Interpretive Summary: Use of classical insecticides has introduced severe problems in agricultural and environmental sustainability. Two of most pressing problems are the ability of pest insects to resist classical insecticides and the negative influence of insecticides on ecosystems. One approach to reduce the environmental insecticide load is based on the concept of disrupting insect immune responses to microbial and parasitoid infections. This idea is limited by lack of detailed knowledge of insect immunology and particularly knowledge of how insect immune systems decline with age. To help address this problem, we are investigating how aging influences the ability of adult insects to respond to infection. In this paper we report on the marked decline in immune functions as adult male crickets age. This new research will be directly useful to scientists who are working to improve the usefulness of disrupting insect immune functions as a component of biological control of insects. The ultimate exploitation of insect immunity will benefit a wide range of agricultural producers, and people who rely on agricultural products, by supporting the long-term sustainability of agriculture.

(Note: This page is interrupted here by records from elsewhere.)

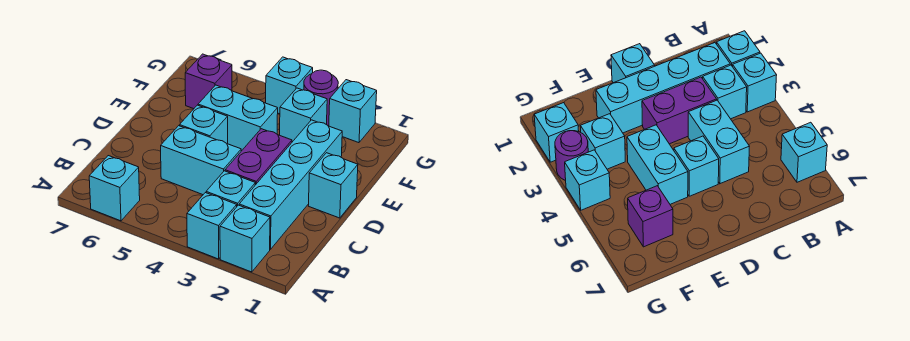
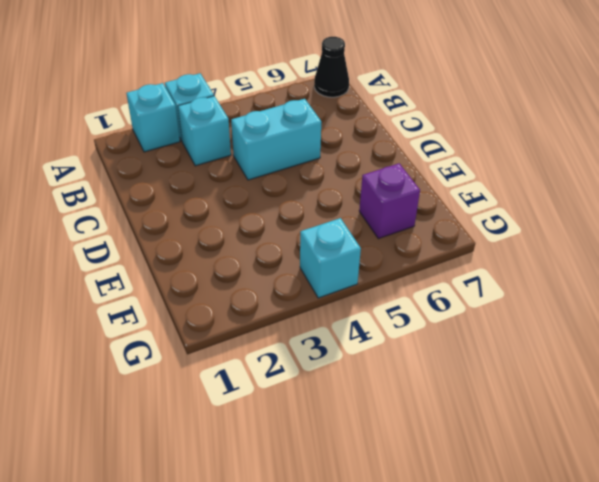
black 1x1 cone [314,37,349,97] -> none
none -> cyan 1x1 brick [89,156,140,221]
none -> cyan 1x4 brick [239,120,342,250]
none -> purple 1x2 brick [225,129,292,185]

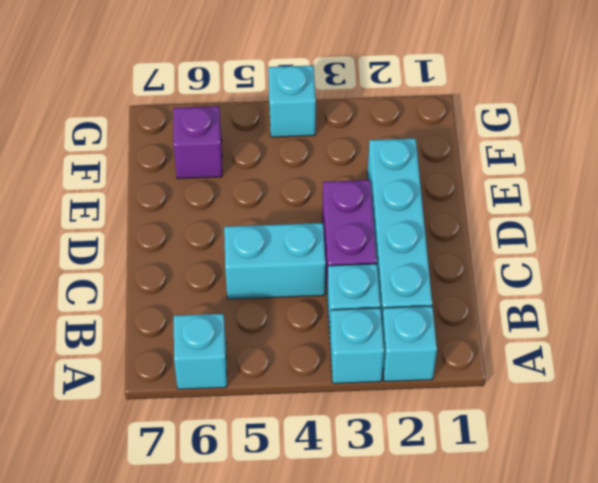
none -> cyan 1x1 brick [309,153,358,218]
none -> cyan 1x1 brick [180,105,228,144]
none -> cyan 1x2 brick [198,85,278,151]

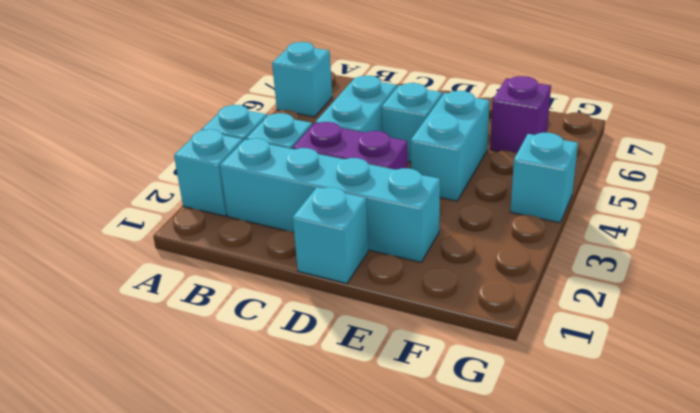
none -> cyan 1x1 brick [280,88,327,142]
none -> cyan 1x1 brick [329,80,377,143]
none -> purple 1x1 round brick [304,70,338,126]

Technical Abstract: Ecological immunity studies in invertebrates, particularly insects, have generated new insights into trade-offs between immune functions and other physiological parameters. These studies document physiologically-directed reallocations of immune costs to other high-cost areas of physiology. Immunosenescence, recognized as the age-related deterioration of immune functions, is another mechanism of radically altering immune systems. We investigated the hypothesis that aging brings on immunosenescence in adult males of the cricket, Gryllus assimilis. Our data show that the intensity of melanotic nodule formation decreased with adult age from after three weeks post-adult emergence. Circulating hemocyte populations similarly decreased from about 5,000 hemocytes/ul hemolymph to about 1,000 hemocytes/ul hemolymph. The numbers of damaged hemocytes in circulation increased from less than 10% at 1 week post-adult emergence to approximately 60% by three weeks post-adult emergence. The composition of hemocyte types changed with age, with increasing proportions of granulocytes and decreasing proportions of plasmatocytes. The declines in nodule formation were not linked to the adult age of sexual behaviors, which begin shortly after entering adulthood in this species. We infer that age-related senescence, rather than cost reallocations, may account for observed declines in various parameters of immune functions in insects, as seen in other animals.